In today's sluggish economy with the added likelihood of budget cuts and layoffs, ample opportunities exist for high stress levels to develop. An American Psychological Association (APA) survey finds that more than one third of workers feel tense or stressed out.
Stressed workers call in sick more often than those who are not. When they are on the job, they are more likely to be fatigued. This increases the likelihood for costly mistakes and injuries. According to the American Institute of Stress, stress-related conditions and behaviors cost employers $300 billion every year.

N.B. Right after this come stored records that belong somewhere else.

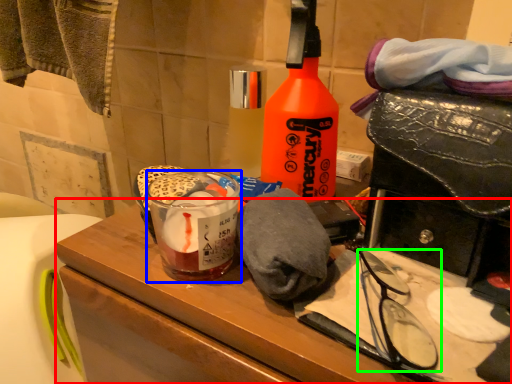
Question: Which object is the closest to the vanity (highlighted by a red box)? Choose among these: beverage (highlighted by a blue box) or glasses (highlighted by a green box).

Choices:
 (A) beverage
 (B) glasses

Answer: (A)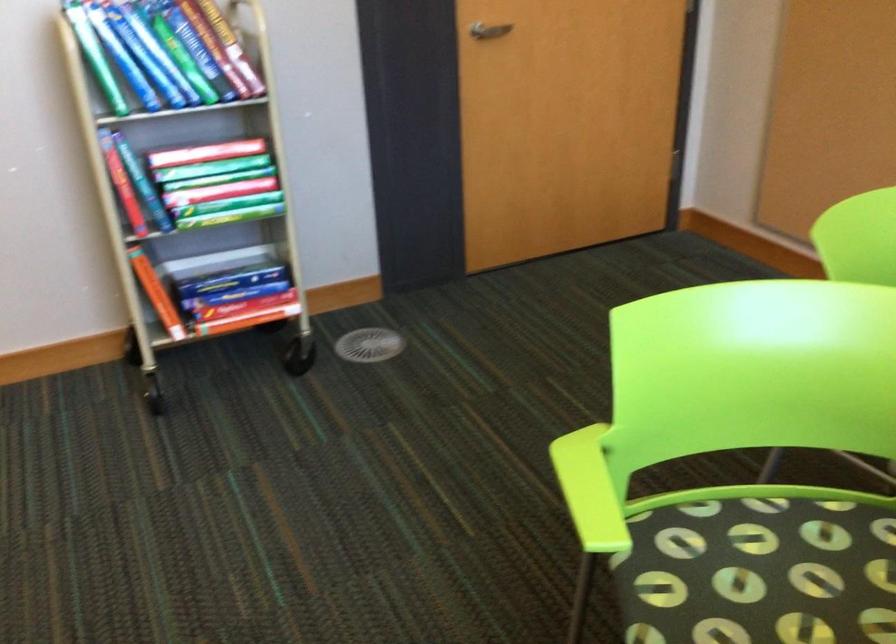
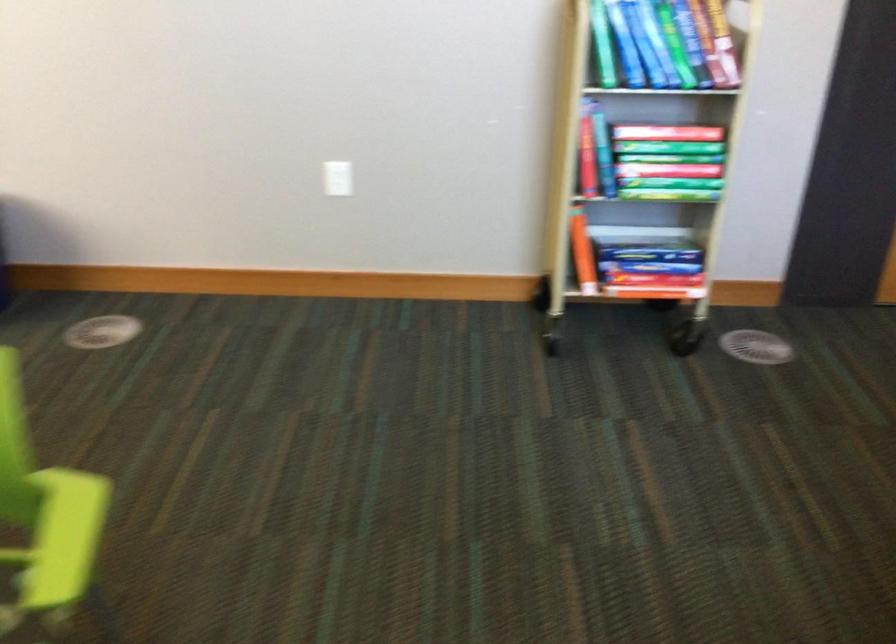
Question: How did the camera likely rotate?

Employers can reduce workplace stress by:
- Ensuring that workloads are in line with workers’ capabilities and resources
- Designing jobs to provide meaning and stimulation
- Clearly defining workers’ roles and responsibilities
- Giving workers opportunities to participate in decisions and actions affecting their jobs
- Improving communication
- Providing opportunities for social interaction
Employees can reduce workplace stress by:
- Recognizing when they don't have control, and letting it go
- Focusing on what makes them feel calm and in control
- Setting realistic goals
- Seeing if they have access to a Member Assistance Program (MAP)
Stress can't always be avoided, but it doesn't have to control your life. Make time to unwind: take a walk, read, visit a friend. Also get enough sleep, exercise regularly, reduce caffeine and sugar and eat a healthy diet.
On and off the job, you will be more productive and you will feel better.